## TASK GOAL
Among the records below, find the line that has "thumb mcp: (351, 309)"; from there, give the lines again exactly, and stop after the line that has "pinky tip: (176, 228)".

[Saved entries]

———

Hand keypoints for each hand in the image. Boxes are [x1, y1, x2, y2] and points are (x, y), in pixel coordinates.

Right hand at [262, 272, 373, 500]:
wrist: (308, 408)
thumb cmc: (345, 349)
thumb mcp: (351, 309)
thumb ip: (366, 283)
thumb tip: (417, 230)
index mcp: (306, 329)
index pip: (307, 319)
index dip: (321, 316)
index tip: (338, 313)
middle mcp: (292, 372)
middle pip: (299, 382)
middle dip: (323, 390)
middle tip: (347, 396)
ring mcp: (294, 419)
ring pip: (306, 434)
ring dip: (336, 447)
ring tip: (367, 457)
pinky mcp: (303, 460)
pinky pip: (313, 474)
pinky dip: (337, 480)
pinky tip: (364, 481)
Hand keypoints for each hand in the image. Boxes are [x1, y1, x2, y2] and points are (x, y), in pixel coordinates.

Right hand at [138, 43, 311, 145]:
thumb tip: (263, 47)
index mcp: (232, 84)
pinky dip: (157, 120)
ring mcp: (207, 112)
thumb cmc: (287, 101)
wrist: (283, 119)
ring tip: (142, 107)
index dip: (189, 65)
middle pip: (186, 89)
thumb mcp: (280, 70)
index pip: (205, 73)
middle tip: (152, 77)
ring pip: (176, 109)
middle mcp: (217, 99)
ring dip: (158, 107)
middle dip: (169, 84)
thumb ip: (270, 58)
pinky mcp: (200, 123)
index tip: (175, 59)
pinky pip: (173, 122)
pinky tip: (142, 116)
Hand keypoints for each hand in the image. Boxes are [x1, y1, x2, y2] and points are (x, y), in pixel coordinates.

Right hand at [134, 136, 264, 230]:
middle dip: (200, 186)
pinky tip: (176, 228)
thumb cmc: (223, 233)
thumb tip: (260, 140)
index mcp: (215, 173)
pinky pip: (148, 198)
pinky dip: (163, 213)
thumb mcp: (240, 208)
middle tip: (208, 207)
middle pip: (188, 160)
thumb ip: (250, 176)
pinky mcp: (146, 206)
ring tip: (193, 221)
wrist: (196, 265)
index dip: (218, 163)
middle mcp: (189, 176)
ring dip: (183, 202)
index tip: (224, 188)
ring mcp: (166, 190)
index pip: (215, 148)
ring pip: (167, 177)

———

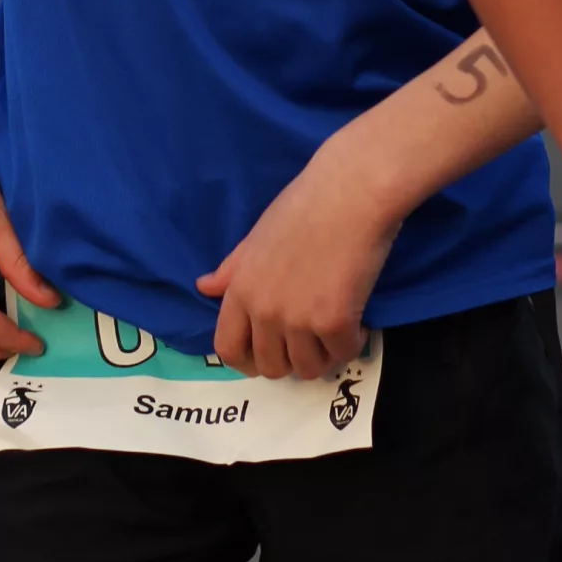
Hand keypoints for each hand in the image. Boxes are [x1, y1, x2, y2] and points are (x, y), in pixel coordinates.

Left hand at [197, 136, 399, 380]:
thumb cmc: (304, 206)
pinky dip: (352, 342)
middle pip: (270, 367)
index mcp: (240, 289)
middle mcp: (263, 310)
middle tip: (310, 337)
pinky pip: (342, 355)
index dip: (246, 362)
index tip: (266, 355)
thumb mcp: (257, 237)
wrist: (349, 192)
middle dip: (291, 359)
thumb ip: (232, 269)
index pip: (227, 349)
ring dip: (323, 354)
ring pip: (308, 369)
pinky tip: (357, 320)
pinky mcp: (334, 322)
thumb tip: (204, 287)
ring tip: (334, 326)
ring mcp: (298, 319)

———

## RESULT OF THE EXERCISE
thumb mcp: (351, 309)
thumb ip: (366, 283)
thumb tip: (417, 230)
index mcp: (306, 329)
index pip: (307, 319)
index dip: (321, 316)
index tip: (338, 313)
middle mcp: (292, 372)
middle pip: (299, 382)
middle dip: (323, 390)
middle tip: (347, 396)
ring mcp: (294, 419)
ring pip: (306, 434)
ring dip: (336, 447)
ring tip: (367, 457)
pinky mcp: (303, 460)
pinky pip: (313, 474)
pinky dip: (337, 480)
pinky tip: (364, 481)
Hand keypoints for each hand in the image. Boxes are [x1, y1, x2, y2] and points are (x, y), in pixel coordinates.

Right hand at [138, 43, 311, 145]:
thumb tip: (263, 47)
index mcp: (232, 84)
pinky dip: (157, 120)
ring mcp: (207, 112)
thumb cmc: (287, 101)
wrist: (283, 119)
ring tip: (142, 107)
index dip: (189, 65)
middle pip: (186, 89)
thumb mcp: (280, 70)
index pip: (205, 73)
middle tip: (152, 77)
ring pip: (176, 109)
middle mcp: (217, 99)
ring dip: (158, 107)
middle dip: (169, 84)
thumb ip: (270, 58)
pinky mcp: (200, 123)
index tip: (175, 59)
pinky pip: (173, 122)
pinky tip: (142, 116)
Hand keypoints for each hand in the image. Boxes are [x1, y1, x2, y2] and points are (x, y), in pixel coordinates.

Right hand at [134, 136, 264, 230]:
middle dip: (200, 186)
pinky tip: (176, 228)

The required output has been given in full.